Hopkins v. Cohen

PETITIONER: Hopkins
RESPONDENT: Cohen
LOCATION: South Boston Court

DOCKET NO.: 276
DECIDED BY: Warren Court (1967-1969)
LOWER COURT: United States Court of Appeals for the Seventh Circuit

CITATION: 390 US 530 (1968)
ARGUED: Mar 11, 1968 / Mar 12, 1968
DECIDED: Apr 02, 1968

Facts of the case

Question

Media for Hopkins v. Cohen

Audio Transcription for Oral Argument - March 12, 1968 in Hopkins v. Cohen

Audio Transcription for Oral Argument - March 11, 1968 in Hopkins v. Cohen

Earl Warren:

Number 276, Raymond Hopkins, petitioner, versus, John W. Gardner, Secretary of Health, Education, and Welfare.

Mr. Sharp.

Allen Sharp:

May it please the Court.

This is a Social Security disability case involving the question of the maximum fee to be awarded in a United States District Court, under the Social Security Act, to attorneys under the amendments to the Social Security Act of 1965.

The factual background of the case in its very simplest form is that in January of 1961, the petitioner Raymond Hopkins and his wife and his two minor children, he on their behalf, filed an application for disability benefits under the Social Security Act and was awarded disability benefits commencing in March of 1961.

The award of the disability benefits was on one piece of paper, a form -- standard form of the Social Security Administration.

The applications were on three different pieces of paper for the wife, for Raymond Hopkins, and for his minor children.

By action of the Social Security Administration in 1962, late in the year in December, the disability benefits to Mr. Hopkins and the benefits of his wife and to his two minor children were terminated upon the contention by the Social Security Administration that he was no longer disabled.

On his own and without the benefit of counsel, in July -- on July 30, 1963, Mr. Hopkins filed a request for a rehearing, which rehearing was held October 9, 1963 in Danville, Illinois, and, the examiner's decision was announced on November 27, 1963.

Mr. Hopkins and his wife attended this hearing without counsel and had, at this point, not conferred with counsel.

The decision was adverse to Mr. Hopkins and, the -- at that point, the examiner affirmed the decision of the Secretary to discontinue benefits, and this was appealed by me as counsel for Mr. Hopkins.

Appeals counsel of the Department-- of the Secretary of Health, Education, and Welfare, Department of Social Security Administration, affirmed the decision of the hearing examiner and this case was first filed in the United States District Court in Lafayette, Indiana on July 2, 1964.
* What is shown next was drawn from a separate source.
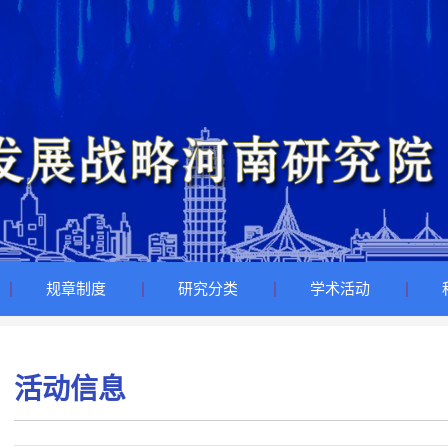
规章制度
研究分类
学术活动
活动信息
On September 30, 1964 -- 1965, I'm sorry, the United States district judge in this case reversed the decision of the Social Security Administration and awarded benefits retroactive to January 1, 1963.

The principal issue involved is an interpretation of one sentence of the Social Security Act, an amendment of the Social Security Act of 1965.

I might say, parenthetically, that this amendment is a very small part.

It's one sentence of the massive amendments that were added to the Social Security Act by the Congress in 1965.

It's been suggested in an opinion -- in several opinions, including one by the Fourth Circuit that the legislative history is somewhat scant.

As a matter of fact, they illustrate that there are some-350 pages of legislative history about the amendments.

There are only two or three paragraphs about this particular sentence, but the sentence is 206 (b) (1) and the crucial part of it is that whenever a Court renders a judgment favorable to a claimant, under this sub-chapter, who is represented before the Court by an attorney, the Court may determine and allow, as a part of its judgment, a reasonable fee for such representations, not in excess of 25% of the total of the past-due benefits to which the claimant is entitled by a reason of such judgment.

Now, the United --

Earl Warren:

Now, what are the two or three paragraphs of that --

Allen Sharp:

Of legislative history?

Earl Warren:

Legislative history show is the reason for this.

Allen Sharp:

Thank you, Your Honor.

May I -- the Solicitor General has placed in his brief two of the paragraphs.

I believe it's at page 8 of his brief.

There are two other legislative references of the history that have come to my attention since the briefs were filed, and I'd like to cite them to the Court because I think they are very relevant.

The first one is in the Senate Report No. 404.

It's cited by the Solicitor General.

His citation is at page 122 and that's quoted in his brief.